##### Text for analysis #####
How-To of PICT

The logistical elements of PICT pertain to the need for a multi-faceted awareness of existing institutional structures, of regional academic or scholarly expectations, of access to materials and resources, of coordination over time zones and term schedules, and of pedagogical best practices within and across disciplines. The mechanics of PICT are informed by the core principles of the model and reflect a structured approach to teaching and learning.

1. Identify a collaborating partner

Do you share an interest with a colleague elsewhere in an aspect of research or curriculum that has potential to be explored by teaching together? Is there a complementarity of theory, method, or expertise between you that would make your collaboration greater than the sum of its parts? Have you a great idea for a course module and would like to use the PICT website to announce your idea to prospective partners? Once your idea has led to the beginnings of a partnership, move to the next stage of preparation: discussions about the practicalities of collaboration should begin at least six months before the class starts, and preferably nine to twelve months in advance, in order to be integrated into departmental planning.
#####
Problems to solve:
**1.** In the how-to text on PICT, list each area the logistical elements call for awareness of.
**2.** Carry on the how-to text on PICT from the point where it stops, beginning with the next stage of preparation.
##### Information #####
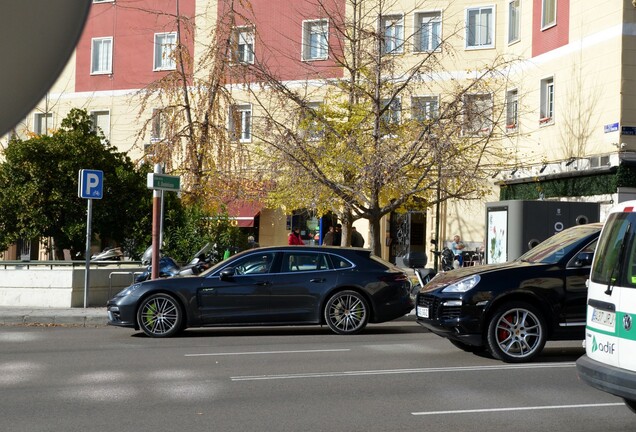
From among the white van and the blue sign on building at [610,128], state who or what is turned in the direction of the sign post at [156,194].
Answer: the blue sign on building

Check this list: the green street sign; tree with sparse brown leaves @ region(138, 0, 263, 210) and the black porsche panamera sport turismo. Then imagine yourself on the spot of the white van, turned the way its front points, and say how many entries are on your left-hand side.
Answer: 3

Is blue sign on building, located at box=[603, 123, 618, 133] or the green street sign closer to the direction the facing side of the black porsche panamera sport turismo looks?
#####
Exercise responses:
**1.**
- existing institutional structures
- regional academic or scholarly expectations
- access to materials and resources
- coordination over time zones and term schedules
- pedagogical best practices within and across disciplines

**2.**
2. Use the PICT website

The website provides a step-by-step, largely templated process for partnering, proposing, planning, and delivering collaborative courses through PICT. It contains lists of past, current, and proposed courses, and of participating instructors. It also includes a general rationale for the project, as well as testimonials from instructors and students, original peer-reviewed articles on PICT-based teaching and learning, and a bulletin on the latest developments and insights.


3. Consult early

Does your module start in September? Start the discussion with your dean or department head as early as May – earlier if there are implications for class scheduling and assignment of duties.
Consult with the administrative head of your unit as soon as possible in order to identify and schedule the course in question. For administrative convenience, the most efficient option may be to locate a PICT collaboration within an existing course structure in a course that is part of normally assigned duties. The course may become aligned regularly with collaborative teaching, where its inclusion of a unit or more of PICT is viewed as the given duty of the faculty member to whom the course is assigned at each site. In all cases, it is necessary to consider carefully the place of PICT-related activity within the institution-specific course slate and institutional practices regarding assignment of duties and scheduling of classes. Similarly, the evaluation of students’ work should follow the requirements of the students’ own institution. In other words, the collaboration should fit into and not disturb regular institutional norms at both sites, and both collaborating instructors should work to respect these practices at each other’s institution.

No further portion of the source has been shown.